3 Plays Enter. 1 Leaves

Allan Appel Photo

Actor Mitch Greenberg as the rabbi in Jonathan Caren’s Let Me Go.

The man with the maroon vest seems like an average, pleasant middle-aged guy. Then his cell phone goes off. The ring tone is the catchy I have a little dreidel” Hanukkah tune.

Is he in pain?” comes the question to his telephonic interlocutor.

A heartfelt conversation ensues about terminal illness, pain, and end of life care. It turns out the speaker is a rabbi. But he’s not talking to a suffering congregant. He’s talking to his wife — about the fate of their elderly cat Sam, who soon has to be put down.

That will figure with a big shmear of irony into a Yom Kippur sermon on the theme of letting go” that the rabbi delivers later in Jonathan Caren’s play.

Welcome to the finals of the first annual New Haven Jewish Playwriting Contest.” It drew 40 people to the 41 Broadway black box theater space behind Toad’s on Sunday evening.

The audience served not only as viewers but as deciders by popular vote delivered through texting. They picked a winner out of three finalists presented Sunday night.

Those finalists were previously culled out of 167 plays submitted from around the country.

Carens Let Me Go did not prevail. The winner, Estelle Singerman by David Rush, also deals with death and the guilt of those who live on. The third play in the competition was The Karpovsky Variations by Adam Kraar.

Please Turn ON Your Cell Phones
While most theater experiences require you to turn off your phones, the Jews do it differently.

Sunday night Winitsky asked the audience to keep them on and text their predilections about the plays to a number provided, with the results appearing directly on the screen that back-dropped the actors.

How? Why, of course, exactly the way you would text how you like your bagel.

The audience got it, and a good part of the fun was the texting, not only taking in the texts of the plays as presented by talented actors in a staged reading format.

A Broader Vision Quest

All three of the playwrights featured Sunday night are widely produced; the director and founder of the Jewish Plays Project, David Winitsky (pictured), said it was a tough call. The three finalists had survived a screening by theater pros in New York, where his project is based, with the ten finalists sent to the Jewish Community Center of Greater New Haven for a further culling.

Why a selection by popular vote? Winitsky, whose directorial experience includes working on Broadway shows like Rent and Chicago, founded his group two years ago as a think tank to survey Jewish theater-goers and determine what’s not being met by current stage offerings.

Winitsky has on his mind issues like social justice, what it means to wear your Jewish hat in the globalized, diverse modern era.

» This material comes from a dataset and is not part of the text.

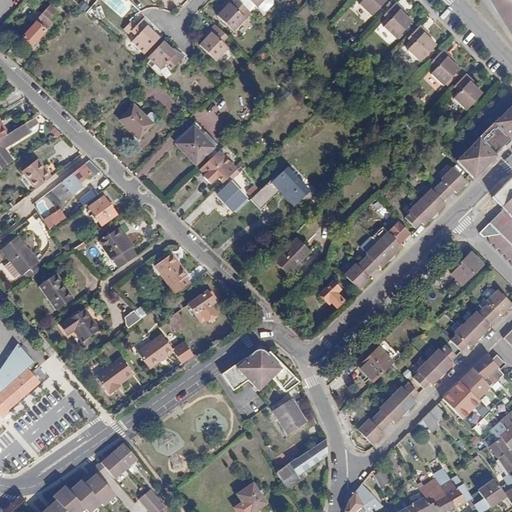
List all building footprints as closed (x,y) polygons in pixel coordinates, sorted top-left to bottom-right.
[(127,0),(102,0),(122,16),(132,4),(127,0)] [(228,5),(222,11),(217,17),(233,32),(246,19),(240,14),(244,8),(235,0),(227,0),(226,3),(228,5)] [(361,0),(357,5),(364,12),(376,0),(361,0)] [(387,0),(386,0),(376,0),(364,12),(370,17),(387,0)] [(511,0),(491,0),(511,37),(511,0)] [(383,18),(396,4),(395,3),(382,16),(383,18)] [(382,27),(383,28),(399,12),(402,10),(396,4),(383,18),(387,22),(382,27)] [(48,5),(32,23),(34,24),(22,38),(30,46),(34,42),(35,43),(37,41),(36,40),(51,23),(47,20),(54,11),(48,5)] [(399,12),(383,28),(396,40),(412,24),(404,16),(399,12)] [(157,38),(151,32),(145,27),(147,25),(141,20),(136,25),(132,21),(123,29),(128,34),(129,32),(134,37),(130,42),(142,54),(157,38)] [(213,25),(208,30),(210,33),(205,38),(198,45),(215,60),(227,48),(221,43),(226,37),(213,25)] [(435,45),(428,38),(423,33),(425,31),(418,25),(405,39),(411,44),(406,50),(419,62),(435,45)] [(173,53),(168,48),(162,42),(146,58),(159,70),(164,65),(170,70),(176,63),(181,57),(175,51),(173,53)] [(20,51),(13,45),(4,54),(11,60),(20,51)] [(457,69),(451,62),(445,57),(447,55),(441,50),(429,63),(434,68),(429,73),(442,85),(457,69)] [(480,96),(473,89),(468,84),(470,81),(464,75),(452,88),(457,94),(453,99),(466,111),(480,96)] [(474,141),(456,159),(470,173),(474,177),(492,160),(489,157),(495,152),(497,155),(511,140),(511,139),(510,137),(511,134),(511,102),(499,115),(498,115),(472,140),(474,141)] [(129,132),(144,117),(132,106),(118,121),(129,132)] [(144,118),(150,124),(151,125),(155,120),(155,118),(151,114),(148,114),(144,118)] [(144,117),(129,132),(137,139),(150,124),(144,118),(144,117)] [(216,143),(216,142),(205,132),(195,121),(176,138),(178,141),(176,143),(195,163),(216,143)] [(6,136),(0,140),(0,169),(10,163),(1,150),(3,148),(29,133),(24,125),(6,136)] [(205,132),(216,142),(219,139),(209,129),(205,132)] [(237,169),(219,151),(214,157),(231,175),(237,169)] [(224,182),(231,175),(214,157),(200,170),(205,175),(203,177),(209,184),(218,175),(224,182)] [(23,172),(37,189),(52,178),(38,161),(23,172)] [(82,166),(62,182),(69,191),(90,175),(82,166)] [(462,180),(465,178),(453,166),(442,176),(443,177),(437,183),(449,194),(454,189),(457,191),(465,183),(462,180)] [(272,178),(258,191),(249,199),(259,210),(280,191),(294,207),(308,193),(286,169),(274,180),(272,178)] [(511,182),(509,183),(506,184),(493,197),(502,206),(488,222),(490,224),(499,234),(488,236),(489,242),(493,242),(494,247),(498,247),(499,252),(504,251),(505,257),(509,257),(510,263),(511,262),(511,182)] [(101,183),(78,201),(83,206),(106,188),(101,183)] [(231,183),(217,195),(230,209),(244,196),(231,183)] [(449,194),(437,183),(431,188),(431,187),(420,198),(433,210),(434,209),(437,211),(445,202),(443,200),(449,194)] [(102,198),(89,208),(100,225),(115,215),(102,198)] [(433,210),(420,198),(409,209),(410,210),(405,215),(416,227),(422,221),(424,224),(432,215),(430,213),(433,210)] [(45,200),(38,202),(42,213),(48,210),(45,200)] [(72,206),(76,211),(80,209),(83,206),(78,201),(72,206)] [(50,229),(68,218),(61,208),(44,219),(50,229)] [(36,235),(43,232),(36,215),(29,218),(36,235)] [(479,231),(481,233),(490,224),(488,222),(479,231)] [(490,224),(481,233),(483,236),(488,236),(499,234),(490,224)] [(386,232),(377,241),(389,254),(391,252),(394,254),(402,246),(400,244),(405,239),(393,227),(387,233),(386,232)] [(112,260),(118,269),(132,259),(127,251),(130,248),(117,229),(97,242),(110,261),(112,260)] [(39,261),(18,236),(1,249),(23,275),(39,261)] [(297,239),(282,253),(295,265),(309,251),(297,239)] [(366,254),(362,258),(374,270),(379,265),(380,267),(388,260),(386,257),(389,254),(377,241),(365,252),(366,254)] [(475,248),(487,260),(488,259),(476,247),(475,248)] [(136,257),(130,248),(127,251),(132,259),(136,257)] [(475,248),(470,253),(482,265),(487,260),(475,248)] [(460,285),(482,265),(470,253),(449,272),(460,285)] [(155,265),(176,293),(188,284),(184,278),(186,277),(170,255),(155,265)] [(353,264),(343,274),(356,287),(358,284),(361,287),(370,278),(368,276),(374,270),(362,258),(355,265),(353,264)] [(55,274),(38,286),(56,310),(73,299),(55,274)] [(332,282),(320,293),(326,300),(329,298),(337,306),(343,300),(337,293),(340,290),(332,282)] [(489,303),(483,308),(494,319),(499,313),(502,315),(510,307),(508,304),(510,302),(499,290),(488,301),(489,303)] [(206,292),(188,305),(200,323),(204,320),(205,321),(214,314),(209,305),(213,302),(206,292)] [(445,297),(442,300),(448,307),(449,306),(451,304),(445,297)] [(476,312),(466,323),(477,334),(479,332),(482,335),(492,326),(489,323),(494,319),(483,308),(478,313),(476,312)] [(80,344),(87,339),(98,331),(84,310),(59,327),(65,335),(72,330),(80,342),(79,343),(80,344)] [(125,326),(127,329),(140,319),(133,311),(124,318),(125,326)] [(166,319),(175,331),(184,325),(176,313),(166,319)] [(456,335),(451,340),(461,351),(467,345),(470,347),(477,340),(475,337),(477,334),(466,323),(455,334),(456,335)] [(117,332),(118,335),(127,329),(125,326),(117,332)] [(149,369),(172,351),(161,336),(138,353),(149,369)] [(87,339),(80,344),(83,348),(90,343),(87,339)] [(184,343),(179,346),(188,359),(193,355),(184,343)] [(188,359),(179,346),(172,351),(181,364),(188,359)] [(269,347),(259,347),(257,349),(253,351),(235,369),(232,366),(220,375),(231,391),(246,380),(256,392),(270,382),(279,396),(299,382),(275,349),(272,350),(269,347)] [(428,361),(439,372),(442,369),(445,372),(453,364),(451,361),(455,357),(445,347),(440,351),(439,350),(428,361)] [(373,382),(390,365),(392,364),(382,354),(377,358),(371,353),(350,373),(366,389),(373,382)] [(486,356),(474,368),(480,376),(483,379),(496,368),(493,365),(491,362),(486,356)] [(115,387),(119,384),(132,375),(121,359),(96,376),(108,393),(109,392),(110,394),(116,389),(115,387)] [(503,367),(498,360),(493,365),(496,368),(498,371),(503,367)] [(0,416),(1,418),(7,413),(7,409),(37,383),(17,361),(0,375),(0,416)] [(437,374),(439,372),(428,361),(416,372),(418,374),(413,378),(423,389),(429,383),(431,386),(440,377),(437,374)] [(511,376),(503,367),(498,371),(511,386),(511,384),(511,376)] [(465,387),(467,389),(480,376),(474,368),(460,381),(465,387)] [(443,398),(449,404),(465,387),(460,381),(443,398)] [(418,394),(408,384),(402,389),(400,388),(389,398),(401,410),(403,408),(406,411),(415,403),(412,400),(418,394)] [(16,417),(10,418),(5,422),(20,439),(33,428),(45,417),(49,420),(52,417),(52,411),(62,403),(48,388),(16,417)] [(398,412),(401,410),(389,398),(378,409),(380,411),(375,416),(385,427),(390,421),(393,424),(402,415),(398,412)] [(443,398),(438,404),(445,412),(449,417),(456,411),(449,404),(443,398)] [(304,423),(290,401),(272,411),(286,434),(304,423)] [(445,412),(438,404),(429,412),(436,422),(445,412)] [(429,412),(422,419),(432,432),(440,426),(436,422),(429,412)] [(475,428),(482,435),(497,420),(490,412),(475,428)] [(1,418),(5,422),(10,418),(7,413),(1,418)] [(511,414),(511,413),(499,423),(511,437),(511,414)] [(385,427),(375,416),(369,422),(368,420),(356,432),(368,444),(372,440),(374,443),(382,435),(380,432),(385,427)] [(501,436),(496,440),(503,448),(505,447),(509,452),(511,449),(511,448),(511,437),(499,423),(489,432),(491,435),(496,430),(501,436)] [(496,430),(491,435),(496,440),(501,436),(496,430)] [(316,458),(295,472),(296,474),(318,460),(327,455),(324,439),(310,449),(316,458)] [(496,440),(490,445),(499,459),(508,453),(509,452),(505,447),(503,448),(496,440)] [(121,445),(100,463),(104,468),(114,479),(136,462),(121,445)] [(284,466),(275,473),(285,489),(300,480),(295,472),(316,458),(310,449),(295,460),(295,459),(289,463),(284,466)] [(511,458),(508,453),(499,459),(506,468),(504,470),(505,472),(508,470),(511,477),(511,458)] [(499,463),(504,470),(506,468),(499,459),(497,460),(499,463)] [(96,475),(104,468),(100,463),(92,470),(96,475)] [(386,469),(374,476),(379,487),(392,480),(386,469)] [(114,496),(96,475),(92,470),(68,490),(64,487),(47,500),(50,504),(39,511),(80,511),(85,509),(87,511),(89,511),(99,503),(102,506),(114,496)] [(436,477),(454,508),(468,498),(471,496),(462,483),(454,488),(449,479),(445,471),(436,477)] [(457,475),(449,479),(454,488),(462,483),(457,475)] [(447,511),(454,508),(436,477),(421,487),(427,496),(436,509),(437,511),(447,511)] [(502,488),(496,479),(479,492),(484,498),(491,508),(507,495),(506,493),(502,488)] [(511,481),(509,483),(502,488),(506,493),(511,488),(511,481)] [(252,484),(237,494),(247,511),(250,511),(265,503),(252,484)] [(347,504),(343,511),(358,511),(363,509),(366,511),(368,511),(384,504),(376,497),(371,501),(358,486),(354,492),(350,497),(347,504)] [(163,511),(161,510),(163,508),(158,503),(154,497),(149,491),(138,500),(143,507),(147,511),(163,511)] [(427,496),(394,511),(437,511),(436,509),(427,496)] [(479,511),(476,504),(471,496),(468,498),(475,511),(479,511)] [(488,511),(487,510),(491,508),(484,498),(476,504),(479,511),(488,511)]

He said that since the demise of the Jewish Repertory Theater, the last Jewish-themed theater in New York a decade ago, there no place for a Jewish context [for plays] even for the [many] Jewish folks in the theater.”

Winitsky has two young children approaching bar mitzvah age — another impetus to explore these issues anew.

He said he adores Old Jews Telling Jokes, Jewtopia and other such broad, slapstick, and sterotypical takes on Jewish stuff and styles. But, he said, there’s just much more out there.”

To find it he established the Jewish Plays Project, soliciting plays that grapple with the intersection of Jewish ethics and your global life.” He ruled out Yiddish content because no one in his circle knows the language. And he ruled out dealing with the Holocaust.

Bite-Sized Bits

Actors William Boland and Margaret Ladd discuss whether two pillows and a bungee cord might be a good approach to end-of-life care for her beloved mom in Let Me Go.

A concern for this theater-goer Sunday evening was not so much the popular selection of screened plays, nor the staged reading in which the plays were presented, but the choice to show only brief 20-minute snippets of each, based on which judgment was offered.

Clearly not all three plays could have been presented in full. Still.

It’s difficult. I admit the competition format is flawed, but we do everything we can [like provide a synopsis of each play] to give it a fair shake,” Winitsky

Yale Jewish Chaplain and Jewish arts maven Jim Ponet emailed in a personal observation late Sunday night:

The third of the three shows, Estelle Singerman,won. I voted for The Karpovsky Variations, which I thought had a greater poetic depth and subtlety than the other two. Let Me Go and Estelle Singerman are both focused on death-related issues and survivor guilt. Karpovsky, on the other hand, is driven by a sense of absence and yearning in the here and now, the search for a song that might make life livable. Interesting that the audience was taken with wild visions of the afterlife and the supernatural dished out in a cartoonish ladel.”

In June Estelle Singerman will have a full workshop production at the 14th Street Y in New York, where Winitsky said he hopes angels and investors will fall in love with the piece and pick it up for a larger audience.